A case can be made for iconic advertisements from the 1970s including commercials from Master Lock, Xerox and Noxzema, but they all seem a lot more dated than the classic ad we included below.

(Super Bowl advertising purists point out that the Mean Joe Greene commercial appeared a few times before Super Bowl XIV. We’re including it because just about everyone viewed it for the first time during the big game.)

5. Budweiser, "Frogs" (1995)
The commercial: Three frogs sitting on lily pads in a swamp start croaking the words “Bud” “Weis” and “Er.” The camera pans and their muse becomes clear — a neon Budweiser sign is seen hanging in the window of a bar.

How it would look in 2010: Due to intense cost-cutting moves after a 2008 acquisition by the overseas company InBev, one of the frogs is laid off and the two remaining amphibians lose their personal secretaries and pension plan. The “Wise” frog’s voice is dubbed in a sound studio in Vancouver by a non-union voice actor working below scale.

4. Apple, “1984” (1984)
The commercial: A defiant Dolphin shorts-clad runner throws a hammer at a tyrant shouting propaganda on a video screen, followed by this message: “On January 24th, Apple Computer will introduce Macintosh. And you’ll see why 1984 won’t be like ‘1984.’”

How it would look in 2010: The video screen would show a guy reading his news for free on the Internet, and the hammer-thrower would be a columnist whose writing has been placed behind a pay wall (Maureen Dowd?). “On January 27th, Apple Computer introduced the iPad. And you’ll see why the death of print journalism is premature.
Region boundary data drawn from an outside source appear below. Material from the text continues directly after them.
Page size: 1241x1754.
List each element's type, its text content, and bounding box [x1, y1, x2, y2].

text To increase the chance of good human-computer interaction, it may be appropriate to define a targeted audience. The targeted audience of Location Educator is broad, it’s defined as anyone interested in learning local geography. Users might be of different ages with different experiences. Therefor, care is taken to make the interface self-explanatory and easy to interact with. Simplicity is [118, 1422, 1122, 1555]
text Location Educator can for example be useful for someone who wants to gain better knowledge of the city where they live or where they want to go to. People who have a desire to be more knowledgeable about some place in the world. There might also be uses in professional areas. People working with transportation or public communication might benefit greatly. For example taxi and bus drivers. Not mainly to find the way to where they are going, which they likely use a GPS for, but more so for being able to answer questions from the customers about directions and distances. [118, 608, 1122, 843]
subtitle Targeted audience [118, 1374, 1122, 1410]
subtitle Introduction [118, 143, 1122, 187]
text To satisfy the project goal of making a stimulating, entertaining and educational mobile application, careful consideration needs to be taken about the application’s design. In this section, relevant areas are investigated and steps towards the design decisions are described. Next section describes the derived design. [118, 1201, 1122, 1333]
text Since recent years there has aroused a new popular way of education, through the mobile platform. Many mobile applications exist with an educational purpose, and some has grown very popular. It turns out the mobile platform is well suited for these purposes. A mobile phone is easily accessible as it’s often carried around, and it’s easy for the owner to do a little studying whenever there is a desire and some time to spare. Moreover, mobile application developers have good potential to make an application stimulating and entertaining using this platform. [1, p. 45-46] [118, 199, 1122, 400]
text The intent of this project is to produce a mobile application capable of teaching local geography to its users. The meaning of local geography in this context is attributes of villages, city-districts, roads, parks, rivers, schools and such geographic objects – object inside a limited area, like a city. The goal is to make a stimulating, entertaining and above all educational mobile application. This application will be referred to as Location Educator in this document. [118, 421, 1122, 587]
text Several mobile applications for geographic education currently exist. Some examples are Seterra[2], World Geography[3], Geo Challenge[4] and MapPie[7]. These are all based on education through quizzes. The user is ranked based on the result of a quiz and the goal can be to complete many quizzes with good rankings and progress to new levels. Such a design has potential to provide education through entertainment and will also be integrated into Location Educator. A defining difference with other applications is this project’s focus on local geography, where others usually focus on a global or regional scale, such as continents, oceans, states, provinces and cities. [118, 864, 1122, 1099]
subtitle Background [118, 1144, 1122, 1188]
Unless it isn’t.”

3. Reebok, “Terry Tate: Office Linebacker” (2003)
The commercial: A struggling company hires an overly aggressive football player to keep order in the office – he runs and tackles underperforming workers while saying things like “You know you need a cover sheet on your TPS report, Richard!”

How it would look in 2010: "Terry Tate: Office Linebacker" becomes "Terry Tate: Corporate Linebacker," knocking out of automotive executives and other corporate bosses who act cluelessly in the face of industry ruin. “You took a private plane to a Congressional hearing, Richard!”

2. Budweiser, “Respect” (2002)
The commercial: A team of Clydesdales carrying a wagon full of Budweiser cross snowy fields in slow motion. When they reach the outskirts of New York City, the horses kneel as a tribute to the lives that were lost during the Sept. 11 attacks.

How it would look in 2010: Hopefully exactly the same.

1. Coke, “Mean Joe Greene” (1979)
The commercial: After a tough game, a surly and limping “Mean” Joe Greene is offered a bottle of Coke by a young boy. After taking a long sip, Greene stops the boy from walking away, says “hey kid,” and throws his jersey as a souvenir.

How it would look in 2010: In 1979, Greene managed to milk this concept into a TV movie starring role. In today’s celebrity-obsessed culture, he would also merit an appearance on “Celebrity Apprentice,” an MTV reality show and its sequel (“For the Love of Mean Joe 2” …) and nuptials to a Kardashian. The boy puts the jersey up for sale on eBay. Mark McGwire ball collector Todd McFarlane wins the auction with a $2 million bid.